## PROBLEM:
For the records below, output each line exactly as it appears, from the first through the line with "Parapet Space Domain Awareness".
[[ MATERIAL TO PROCESS, beginning ]]
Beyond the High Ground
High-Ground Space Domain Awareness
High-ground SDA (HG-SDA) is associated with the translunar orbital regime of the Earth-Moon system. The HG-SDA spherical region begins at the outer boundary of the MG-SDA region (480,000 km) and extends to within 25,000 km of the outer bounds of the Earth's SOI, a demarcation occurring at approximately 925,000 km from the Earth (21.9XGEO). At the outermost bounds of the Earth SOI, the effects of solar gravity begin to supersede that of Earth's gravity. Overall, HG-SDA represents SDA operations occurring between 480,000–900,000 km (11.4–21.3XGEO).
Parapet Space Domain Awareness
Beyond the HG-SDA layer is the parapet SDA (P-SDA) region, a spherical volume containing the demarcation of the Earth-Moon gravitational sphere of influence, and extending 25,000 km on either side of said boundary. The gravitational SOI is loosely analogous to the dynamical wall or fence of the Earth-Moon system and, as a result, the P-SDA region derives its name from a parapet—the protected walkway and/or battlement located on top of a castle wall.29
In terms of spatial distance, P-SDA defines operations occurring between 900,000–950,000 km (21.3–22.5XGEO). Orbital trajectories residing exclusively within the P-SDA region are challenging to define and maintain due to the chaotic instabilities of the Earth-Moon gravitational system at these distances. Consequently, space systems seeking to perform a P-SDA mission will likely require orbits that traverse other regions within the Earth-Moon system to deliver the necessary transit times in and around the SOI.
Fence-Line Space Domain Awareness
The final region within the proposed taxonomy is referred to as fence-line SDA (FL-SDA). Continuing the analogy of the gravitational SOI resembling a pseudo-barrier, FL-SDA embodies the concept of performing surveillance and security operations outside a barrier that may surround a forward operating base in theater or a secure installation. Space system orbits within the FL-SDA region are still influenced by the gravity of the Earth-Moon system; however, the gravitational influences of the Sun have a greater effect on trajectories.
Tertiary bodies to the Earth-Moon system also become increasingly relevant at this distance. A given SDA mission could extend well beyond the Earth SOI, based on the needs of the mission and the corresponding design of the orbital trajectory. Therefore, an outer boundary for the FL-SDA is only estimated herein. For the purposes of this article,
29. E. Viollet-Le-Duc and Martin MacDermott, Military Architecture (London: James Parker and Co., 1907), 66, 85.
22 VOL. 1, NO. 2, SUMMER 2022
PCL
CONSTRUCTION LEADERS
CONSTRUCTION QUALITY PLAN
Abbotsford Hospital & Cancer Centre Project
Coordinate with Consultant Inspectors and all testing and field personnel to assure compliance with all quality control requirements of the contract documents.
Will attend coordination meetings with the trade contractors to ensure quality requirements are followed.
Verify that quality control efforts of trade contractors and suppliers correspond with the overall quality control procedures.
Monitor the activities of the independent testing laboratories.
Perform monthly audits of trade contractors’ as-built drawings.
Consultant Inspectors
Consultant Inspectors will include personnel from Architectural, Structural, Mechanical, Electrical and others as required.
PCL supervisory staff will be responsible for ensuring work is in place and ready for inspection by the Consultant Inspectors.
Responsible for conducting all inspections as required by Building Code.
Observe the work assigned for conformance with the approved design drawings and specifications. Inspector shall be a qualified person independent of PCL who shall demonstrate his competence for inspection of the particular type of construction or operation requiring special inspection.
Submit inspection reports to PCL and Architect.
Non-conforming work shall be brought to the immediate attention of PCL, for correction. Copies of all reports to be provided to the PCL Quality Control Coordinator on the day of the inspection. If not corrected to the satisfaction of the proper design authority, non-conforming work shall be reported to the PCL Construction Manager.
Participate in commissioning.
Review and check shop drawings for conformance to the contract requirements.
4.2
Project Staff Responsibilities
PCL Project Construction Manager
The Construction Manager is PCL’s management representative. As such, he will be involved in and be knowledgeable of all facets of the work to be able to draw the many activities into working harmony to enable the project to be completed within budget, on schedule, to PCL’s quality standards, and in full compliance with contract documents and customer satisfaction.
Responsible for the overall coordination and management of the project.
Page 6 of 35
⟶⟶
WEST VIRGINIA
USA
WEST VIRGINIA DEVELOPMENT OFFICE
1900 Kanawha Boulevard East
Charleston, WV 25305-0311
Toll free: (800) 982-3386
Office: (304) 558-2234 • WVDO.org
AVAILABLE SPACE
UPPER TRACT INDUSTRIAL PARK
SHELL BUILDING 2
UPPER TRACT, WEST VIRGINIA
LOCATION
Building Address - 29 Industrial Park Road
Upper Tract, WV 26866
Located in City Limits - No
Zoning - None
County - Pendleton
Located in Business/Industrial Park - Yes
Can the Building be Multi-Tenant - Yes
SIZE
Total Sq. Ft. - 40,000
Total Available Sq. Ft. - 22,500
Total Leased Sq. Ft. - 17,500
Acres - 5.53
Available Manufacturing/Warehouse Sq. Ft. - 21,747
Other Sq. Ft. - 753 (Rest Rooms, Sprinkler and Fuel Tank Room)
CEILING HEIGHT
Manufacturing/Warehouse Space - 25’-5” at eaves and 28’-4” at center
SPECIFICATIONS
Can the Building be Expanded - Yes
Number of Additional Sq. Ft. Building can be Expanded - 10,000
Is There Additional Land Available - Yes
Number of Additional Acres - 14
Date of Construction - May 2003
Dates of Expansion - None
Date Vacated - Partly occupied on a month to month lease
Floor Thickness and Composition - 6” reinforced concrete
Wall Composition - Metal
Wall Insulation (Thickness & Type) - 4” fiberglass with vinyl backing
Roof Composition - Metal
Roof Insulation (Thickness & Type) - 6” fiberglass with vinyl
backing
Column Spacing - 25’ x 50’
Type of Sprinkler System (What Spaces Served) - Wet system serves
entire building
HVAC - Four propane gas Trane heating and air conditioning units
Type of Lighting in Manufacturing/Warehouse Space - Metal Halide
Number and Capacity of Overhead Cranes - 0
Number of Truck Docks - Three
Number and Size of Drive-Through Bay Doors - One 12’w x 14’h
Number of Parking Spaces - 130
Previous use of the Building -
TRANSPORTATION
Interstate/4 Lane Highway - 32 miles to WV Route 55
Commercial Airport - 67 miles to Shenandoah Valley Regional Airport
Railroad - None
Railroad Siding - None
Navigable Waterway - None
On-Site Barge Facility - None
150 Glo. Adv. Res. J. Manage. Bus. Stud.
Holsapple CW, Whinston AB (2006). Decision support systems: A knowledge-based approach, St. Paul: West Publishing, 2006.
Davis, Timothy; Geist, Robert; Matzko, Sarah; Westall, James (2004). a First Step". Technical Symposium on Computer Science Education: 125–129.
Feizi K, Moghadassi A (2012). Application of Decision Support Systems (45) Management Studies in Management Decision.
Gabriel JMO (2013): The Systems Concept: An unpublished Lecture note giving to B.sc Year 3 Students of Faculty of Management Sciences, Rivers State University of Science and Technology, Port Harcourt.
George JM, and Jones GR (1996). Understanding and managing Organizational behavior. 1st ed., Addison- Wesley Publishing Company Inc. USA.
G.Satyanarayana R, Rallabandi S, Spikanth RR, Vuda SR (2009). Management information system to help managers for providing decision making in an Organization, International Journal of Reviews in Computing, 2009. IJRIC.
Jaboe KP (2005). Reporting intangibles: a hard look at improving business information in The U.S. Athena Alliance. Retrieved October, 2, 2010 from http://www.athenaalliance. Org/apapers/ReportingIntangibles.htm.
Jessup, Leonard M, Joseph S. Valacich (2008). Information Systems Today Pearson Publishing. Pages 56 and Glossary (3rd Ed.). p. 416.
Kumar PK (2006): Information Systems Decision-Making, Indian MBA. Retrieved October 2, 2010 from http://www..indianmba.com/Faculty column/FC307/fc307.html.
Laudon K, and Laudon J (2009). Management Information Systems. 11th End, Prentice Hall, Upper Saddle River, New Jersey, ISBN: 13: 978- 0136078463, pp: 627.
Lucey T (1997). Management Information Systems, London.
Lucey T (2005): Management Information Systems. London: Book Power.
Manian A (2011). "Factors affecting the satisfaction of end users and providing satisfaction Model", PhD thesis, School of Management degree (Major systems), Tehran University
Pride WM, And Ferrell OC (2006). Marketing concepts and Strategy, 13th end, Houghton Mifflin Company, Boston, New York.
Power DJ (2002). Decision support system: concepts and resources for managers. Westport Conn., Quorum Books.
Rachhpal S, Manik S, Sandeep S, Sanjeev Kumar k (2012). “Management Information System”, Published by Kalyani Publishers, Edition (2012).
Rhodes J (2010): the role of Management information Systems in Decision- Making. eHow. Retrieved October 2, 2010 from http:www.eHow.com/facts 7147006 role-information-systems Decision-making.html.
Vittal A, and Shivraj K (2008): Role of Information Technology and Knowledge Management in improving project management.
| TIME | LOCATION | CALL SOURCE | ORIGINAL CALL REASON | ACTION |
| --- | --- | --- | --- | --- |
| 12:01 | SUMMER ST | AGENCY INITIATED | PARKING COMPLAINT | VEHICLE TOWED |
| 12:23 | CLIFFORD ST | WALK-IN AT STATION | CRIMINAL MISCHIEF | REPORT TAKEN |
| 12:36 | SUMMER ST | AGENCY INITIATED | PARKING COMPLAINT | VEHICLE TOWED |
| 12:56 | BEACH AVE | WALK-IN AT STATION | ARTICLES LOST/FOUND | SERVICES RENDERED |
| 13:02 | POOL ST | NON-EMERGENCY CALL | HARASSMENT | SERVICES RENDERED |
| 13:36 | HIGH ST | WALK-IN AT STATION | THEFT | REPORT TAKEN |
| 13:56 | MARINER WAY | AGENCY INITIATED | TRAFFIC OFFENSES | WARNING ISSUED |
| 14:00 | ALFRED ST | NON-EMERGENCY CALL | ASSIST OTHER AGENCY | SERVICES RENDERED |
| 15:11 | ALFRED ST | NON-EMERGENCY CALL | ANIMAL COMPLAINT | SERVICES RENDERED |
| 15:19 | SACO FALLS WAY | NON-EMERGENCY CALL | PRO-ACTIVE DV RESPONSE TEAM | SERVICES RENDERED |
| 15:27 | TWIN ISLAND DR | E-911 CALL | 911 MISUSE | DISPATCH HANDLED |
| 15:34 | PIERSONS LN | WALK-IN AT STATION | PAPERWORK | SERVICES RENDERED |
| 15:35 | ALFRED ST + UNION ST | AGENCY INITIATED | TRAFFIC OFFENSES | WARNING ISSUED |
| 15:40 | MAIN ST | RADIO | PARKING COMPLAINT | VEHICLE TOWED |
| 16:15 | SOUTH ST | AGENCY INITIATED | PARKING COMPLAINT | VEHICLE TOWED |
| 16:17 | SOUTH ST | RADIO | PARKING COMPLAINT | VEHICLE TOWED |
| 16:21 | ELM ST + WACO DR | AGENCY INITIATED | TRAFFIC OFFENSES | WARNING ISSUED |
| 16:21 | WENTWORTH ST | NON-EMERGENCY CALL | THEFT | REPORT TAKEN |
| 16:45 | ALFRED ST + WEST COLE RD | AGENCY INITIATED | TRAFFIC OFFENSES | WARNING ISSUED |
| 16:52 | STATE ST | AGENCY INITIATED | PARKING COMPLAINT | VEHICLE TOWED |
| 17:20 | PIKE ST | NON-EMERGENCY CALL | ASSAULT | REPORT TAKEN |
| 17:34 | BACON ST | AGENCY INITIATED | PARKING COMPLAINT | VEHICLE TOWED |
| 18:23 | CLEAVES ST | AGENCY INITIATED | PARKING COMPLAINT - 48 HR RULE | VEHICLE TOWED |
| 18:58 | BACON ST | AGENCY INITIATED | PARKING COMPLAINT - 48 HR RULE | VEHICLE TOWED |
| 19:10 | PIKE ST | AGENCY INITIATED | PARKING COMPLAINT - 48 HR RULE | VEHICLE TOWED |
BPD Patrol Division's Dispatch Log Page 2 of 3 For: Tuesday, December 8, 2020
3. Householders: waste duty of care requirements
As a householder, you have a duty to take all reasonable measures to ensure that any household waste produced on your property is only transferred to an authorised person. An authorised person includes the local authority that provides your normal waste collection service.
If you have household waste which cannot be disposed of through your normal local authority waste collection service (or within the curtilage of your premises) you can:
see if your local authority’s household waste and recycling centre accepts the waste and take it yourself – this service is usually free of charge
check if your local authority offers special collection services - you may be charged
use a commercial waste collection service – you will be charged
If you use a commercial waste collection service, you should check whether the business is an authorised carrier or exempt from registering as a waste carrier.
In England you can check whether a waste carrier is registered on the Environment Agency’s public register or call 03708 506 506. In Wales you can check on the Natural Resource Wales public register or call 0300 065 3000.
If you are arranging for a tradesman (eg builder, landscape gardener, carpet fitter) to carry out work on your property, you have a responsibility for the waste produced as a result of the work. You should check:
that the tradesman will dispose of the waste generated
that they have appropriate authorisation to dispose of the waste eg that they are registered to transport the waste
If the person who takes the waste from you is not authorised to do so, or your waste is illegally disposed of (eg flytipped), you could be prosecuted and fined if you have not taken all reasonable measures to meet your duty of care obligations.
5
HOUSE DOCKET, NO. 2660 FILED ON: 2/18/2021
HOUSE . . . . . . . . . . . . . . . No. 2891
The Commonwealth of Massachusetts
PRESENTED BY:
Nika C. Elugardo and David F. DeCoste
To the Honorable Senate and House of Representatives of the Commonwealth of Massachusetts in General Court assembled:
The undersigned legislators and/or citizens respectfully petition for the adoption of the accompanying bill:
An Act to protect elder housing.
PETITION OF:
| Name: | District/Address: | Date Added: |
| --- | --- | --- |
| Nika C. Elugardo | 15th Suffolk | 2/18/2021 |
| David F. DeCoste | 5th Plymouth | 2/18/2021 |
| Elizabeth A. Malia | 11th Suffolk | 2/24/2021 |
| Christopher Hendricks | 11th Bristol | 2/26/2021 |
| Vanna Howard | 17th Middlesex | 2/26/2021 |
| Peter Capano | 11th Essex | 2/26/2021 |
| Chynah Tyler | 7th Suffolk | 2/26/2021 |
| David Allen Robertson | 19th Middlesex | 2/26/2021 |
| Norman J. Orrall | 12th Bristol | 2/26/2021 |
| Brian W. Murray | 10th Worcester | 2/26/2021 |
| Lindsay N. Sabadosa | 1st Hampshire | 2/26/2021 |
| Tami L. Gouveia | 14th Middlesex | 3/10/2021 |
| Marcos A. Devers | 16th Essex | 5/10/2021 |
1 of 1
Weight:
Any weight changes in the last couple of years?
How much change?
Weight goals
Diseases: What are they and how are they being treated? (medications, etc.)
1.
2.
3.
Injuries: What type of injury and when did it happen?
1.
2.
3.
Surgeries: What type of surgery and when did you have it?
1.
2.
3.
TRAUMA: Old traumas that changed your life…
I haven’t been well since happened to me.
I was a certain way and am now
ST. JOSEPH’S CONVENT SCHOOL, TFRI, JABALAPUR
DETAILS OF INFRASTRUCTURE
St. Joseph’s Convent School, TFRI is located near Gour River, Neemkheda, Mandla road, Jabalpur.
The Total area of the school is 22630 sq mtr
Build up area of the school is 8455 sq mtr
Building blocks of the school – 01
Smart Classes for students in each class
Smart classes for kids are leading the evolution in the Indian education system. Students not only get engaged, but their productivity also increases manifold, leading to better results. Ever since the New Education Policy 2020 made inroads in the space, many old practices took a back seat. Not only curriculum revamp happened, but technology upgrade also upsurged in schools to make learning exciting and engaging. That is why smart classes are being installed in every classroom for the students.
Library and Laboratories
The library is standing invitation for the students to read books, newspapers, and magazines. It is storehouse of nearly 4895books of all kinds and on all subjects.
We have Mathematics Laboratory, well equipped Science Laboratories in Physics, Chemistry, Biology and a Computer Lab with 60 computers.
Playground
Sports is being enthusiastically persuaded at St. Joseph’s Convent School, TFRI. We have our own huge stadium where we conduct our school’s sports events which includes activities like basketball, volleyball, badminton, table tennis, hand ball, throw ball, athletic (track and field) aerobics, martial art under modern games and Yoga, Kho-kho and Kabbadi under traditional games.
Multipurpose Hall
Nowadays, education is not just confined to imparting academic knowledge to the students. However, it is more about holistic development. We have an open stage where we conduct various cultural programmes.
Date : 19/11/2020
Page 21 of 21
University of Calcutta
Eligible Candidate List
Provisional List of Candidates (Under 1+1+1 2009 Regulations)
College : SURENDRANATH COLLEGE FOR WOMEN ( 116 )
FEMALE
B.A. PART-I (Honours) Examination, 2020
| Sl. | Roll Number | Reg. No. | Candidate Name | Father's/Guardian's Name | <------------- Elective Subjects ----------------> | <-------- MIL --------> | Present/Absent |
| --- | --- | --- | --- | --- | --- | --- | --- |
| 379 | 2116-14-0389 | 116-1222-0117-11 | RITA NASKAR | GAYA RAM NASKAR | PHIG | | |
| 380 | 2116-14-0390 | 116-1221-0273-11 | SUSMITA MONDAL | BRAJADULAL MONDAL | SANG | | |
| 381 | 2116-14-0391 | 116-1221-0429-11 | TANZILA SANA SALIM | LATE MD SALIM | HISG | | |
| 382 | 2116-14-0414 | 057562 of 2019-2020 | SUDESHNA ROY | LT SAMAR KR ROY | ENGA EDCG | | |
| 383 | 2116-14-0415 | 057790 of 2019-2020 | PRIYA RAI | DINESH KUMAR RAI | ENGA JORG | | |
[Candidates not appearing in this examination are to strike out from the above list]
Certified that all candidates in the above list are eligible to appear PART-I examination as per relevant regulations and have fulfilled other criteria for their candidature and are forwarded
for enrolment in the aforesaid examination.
[[ MATERIAL TO PROCESS, end ]]
## YOUR SOLUTION:
Beyond the High Ground
High-Ground Space Domain Awareness
High-ground SDA (HG-SDA) is associated with the translunar orbital regime of the Earth-Moon system. The HG-SDA spherical region begins at the outer boundary of the MG-SDA region (480,000 km) and extends to within 25,000 km of the outer bounds of the Earth's SOI, a demarcation occurring at approximately 925,000 km from the Earth (21.9XGEO). At the outermost bounds of the Earth SOI, the effects of solar gravity begin to supersede that of Earth's gravity. Overall, HG-SDA represents SDA operations occurring between 480,000–900,000 km (11.4–21.3XGEO).
Parapet Space Domain Awareness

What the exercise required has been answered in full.